La cautela delle autorità sanitarie nasce dalla specificità del virus coinvolto. Nel focolaio della MV Hondius si parla di Andes hantavirus, variante rara e particolarmente sorvegliata perché, a differenza di altri hantavirus trasmessi soprattutto attraverso il contatto con urine, feci o saliva di roditori infetti, può in circostanze limitate trasmettersi anche da persona a persona. Questa possibilità, però, viene generalmente associata a contatti stretti e prolungati. La semplice presenza sullo stesso volo non equivale, di per sé, a un contagio.

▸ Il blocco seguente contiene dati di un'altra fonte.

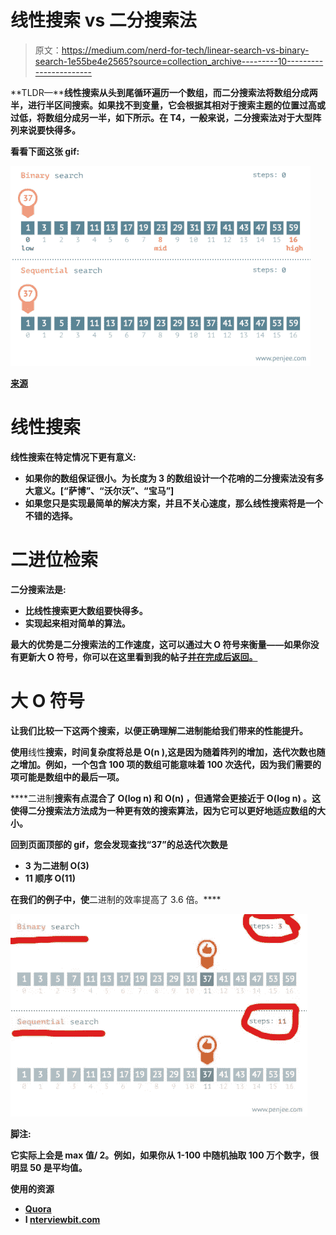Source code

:# 线性搜索 vs 二分搜索法

> 原文：<https://medium.com/nerd-for-tech/linear-search-vs-binary-search-1e55be4e2565?source=collection_archive---------10----------------------->

**TLDR—****线性搜索从头到尾循环遍历一个数组，而二分搜索法将数组分成两半，进行半区间搜索。如果找不到变量，它会根据其相对于搜索主题的位置过高或过低，将数组分成另一半，如下所示。在 T4，一般来说，二分搜索法对于大型阵列来说要快得多。**

**看看下面这张 gif:**

**![](img/a6bab85fba15863a3cc9d9fab3db329c.png)**

**[来源](https://www.interviewbit.com/courses/programming/topics/binary-search/)**

# **线性搜索**

**线性搜索在特定情况下更有意义:**

*   **如果你的数组保证很小。为长度为 3 的数组设计一个花哨的二分搜索法没有多大意义。[“萨博”、“沃尔沃”、“宝马”]**
*   **如果您只是实现最简单的解决方案，并且不关心速度，那么线性搜索将是一个不错的选择。**

# **二进位检索**

**二分搜索法是:**

*   **比线性搜索更大数组要快得多。**
*   **实现起来相对简单的算法。**

**最大的优势是二分搜索法的工作速度，这可以通过大 O 符号来衡量——如果你没有更新大 O 符号，你可以在这里看到我的帖子[并在完成后返回。](https://medium.com/r?url=https%3A%2F%2Fdanleitch.medium.com%2Fbig-o-notation-basics-for-web-developers-af02ec3b89f)**

# **大 O 符号**

**让我们比较一下这两个搜索，以便正确理解二进制能给我们带来的性能提升。**

**使用**线性**搜索，时间复杂度将总是 O(n ),这是因为随着阵列的增加，迭代次数也随之增加。例如，一个包含 100 项的数组可能意味着 100 次迭代，因为我们需要的项可能是数组中的最后一项。**

****二进制**搜索有点混合了 **O(log n)** 和 **O(n)** ，但通常会更接近于 **O(log n)** 。这使得二分搜索法方法成为一种更有效的搜索算法，因为它可以更好地适应数组的大小。**

**回到页面顶部的 gif，您会发现查找“37”的总迭代次数是**

*   **3 为二进制 **O(3)****
*   **11 顺序 **O(11)****

**在我们的例子中，使**二进制的效率提高了 3.6 倍。****

**![](img/31e8af29dab3a58f7d85dd33a1b74b3e.png)**

****脚注:****

**它实际上会是 max 值/ 2。例如，如果你从 1-100 中随机抽取 100 万个数字，很明显 50 是平均值。**

****使用的资源****

*   **[Quora](https://qr.ae/pNzzm5)**
*   **I [nterviewbit.com](https://www.interviewbit.com/courses/programming/topics/binary-search/)**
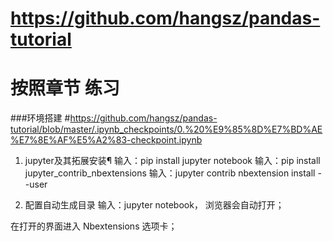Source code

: # https://github.com/hangsz/pandas-tutorial

# 按照章节 练习

###环境搭建
#https://github.com/hangsz/pandas-tutorial/blob/master/.ipynb_checkpoints/0.%20%E9%85%8D%E7%BD%AE%E7%8E%AF%E5%A2%83-checkpoint.ipynb

1. jupyter及其拓展安装¶
输入：pip install jupyter notebook
输入：pip install jupyter_contrib_nbextensions
输入：jupyter contrib nbextension install --user


2. 配置自动生成目录
输入：jupyter notebook， 浏览器会自动打开；

在打开的界面进入 Nbextensions 选项卡；

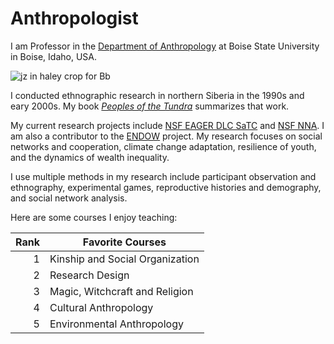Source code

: # Anthropologist
I am Professor in the [Department of Anthropology](https://www.boisestate.edu/anthropology/) at Boise State University in Boise, Idaho, USA. 

![jz in haley crop for Bb](https://github.com/user-attachments/assets/e85124bc-3926-4e0f-8919-50250b28d5df)

I conducted ethnographic research in northern Siberia in the 1990s and eary 2000s. My book [_Peoples of the Tundra_](https://www.waveland.com/browse.php?t=30) summarizes that work.

My current research projects include [NSF EAGER DLC SaTC](https://www.nsf.gov/awardsearch/showAward?AWD_ID=2210082) and [NSF NNA](https://www.nsf.gov/awardsearch/showAward?AWD_ID=2126794). I am also a contributor to the [ENDOW](https://endowproject.github.io/) project. My research focuses on social networks and cooperation, climate change adaptation, resilience of youth, and the dynamics of wealth inequality.

I use multiple methods in my research include participant observation and ethnography, experimental games, reproductive histories and demography, and social network analysis.

Here are some courses I enjoy teaching:

| Rank | Favorite Courses |
|-----:|---------------|
|     1|    Kinship and Social Organization           |
|     2|    Research Design           |
|     3|    Magic, Witchcraft and Religion           |
|     4|    Cultural Anthropology           |
|     5|    Environmental Anthropology           |
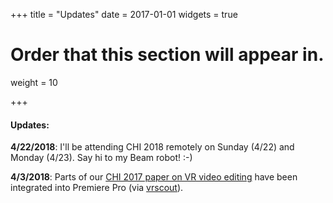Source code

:+++
title = "Updates"
date = 2017-01-01
widgets = true

# Order that this section will appear in.
weight = 10

+++
#### Updates:
**4/22/2018**: I'll be attending CHI 2018 remotely on Sunday (4&#47;22) and Monday (4&#47;23). Say hi to my Beam robot! :-)

**4/3/2018**: Parts of our [CHI 2017 paper on VR video editing](http://web.cecs.pdx.edu/~fliu/project/vremiere/) have been integrated into Premiere Pro (via [vrscout](https://vrscout.com/news/adobe-launches-immersive-360-editing-improves-plane-to-sphere/)).







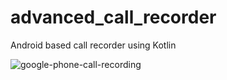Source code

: # advanced_call_recorder
Android based call recorder using Kotlin

![google-phone-call-recording](https://user-images.githubusercontent.com/31238878/198856837-e35220a9-a303-4e91-ac9c-0bab258496f8.jpg)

Il quadro europeo resta sotto monitoraggio. L’ECDC collega alla MV Hondius diversi casi confermati o probabili e tre decessi, ma valuta molto basso il rischio per la popolazione generale dell’Unione europea e dello Spazio economico europeo. È dentro questa valutazione che si colloca anche la risposta italiana: controllo dei passeggeri potenzialmente esposti, isolamento quando necessario, comunicazione alle Regioni interessate e monitoraggio dell’eventuale comparsa di sintomi.
La domanda centrale, quindi, non è se l’hantavirus sia ormai “arrivato” in Italia, ma quale sia la natura del coinvolgimento italiano. E la risposta, sulla base delle informazioni disponibili, è netta: il Paese non registra un focolaio interno, ma gestisce persone asintomatiche individuate nel tracciamento di un viaggio internazionale.
Il 25enne calabrese e il 24enne napoletano sono stati raggiunti da provvedimenti di quarantena obbligatoria; la 37enne fiorentina resta sotto controllo sanitario; il cittadino sudafricano è isolato nel Veronese. Le Regioni coinvolte — Calabria, Campania, Toscana e Veneto — non sono focolai, ma territori in cui si trovano le persone sottoposte a sorveglianza.
Il monitoraggio dovrà proseguire per il tempo indicato dalle autorità sanitarie, anche perché il periodo di incubazione può essere lungo e impone prudenza. Ma il quadro attuale resta circoscritto: persone asintomatiche, isolamento precauzionale, nessuna evidenza di trasmissione autonoma in Italia.